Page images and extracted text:
-- -- --
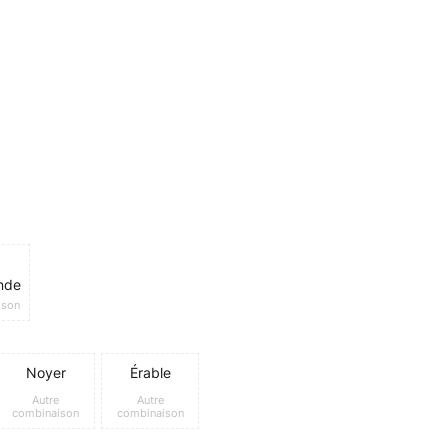
nde
ison
Noyer
Érable
Autre
Autre
combinaison
combinaison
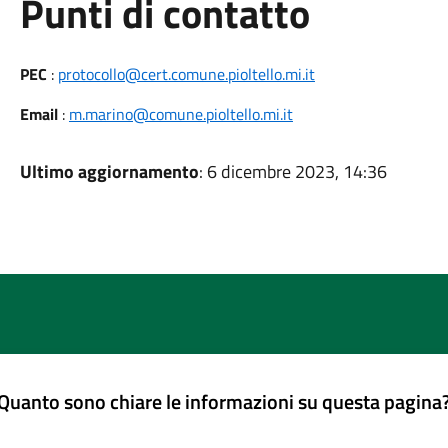
Punti di contatto
PEC
:
protocollo@cert.comune.pioltello.mi.it
Email
:
m.marino@comune.pioltello.mi.it
Ultimo aggiornamento
: 6 dicembre 2023, 14:36
Quanto sono chiare le informazioni su questa pagina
-- -- --
Exercise details: Write out the lines from the one containing "Punti di contatto" through the last line of the records above. Include both of those lines and nothing else.

Response to the task:
Punti di contatto
PEC
:
protocollo@cert.comune.pioltello.mi.it
Email
:
m.marino@comune.pioltello.mi.it
Ultimo aggiornamento
: 6 dicembre 2023, 14:36
Quanto sono chiare le informazioni su questa pagina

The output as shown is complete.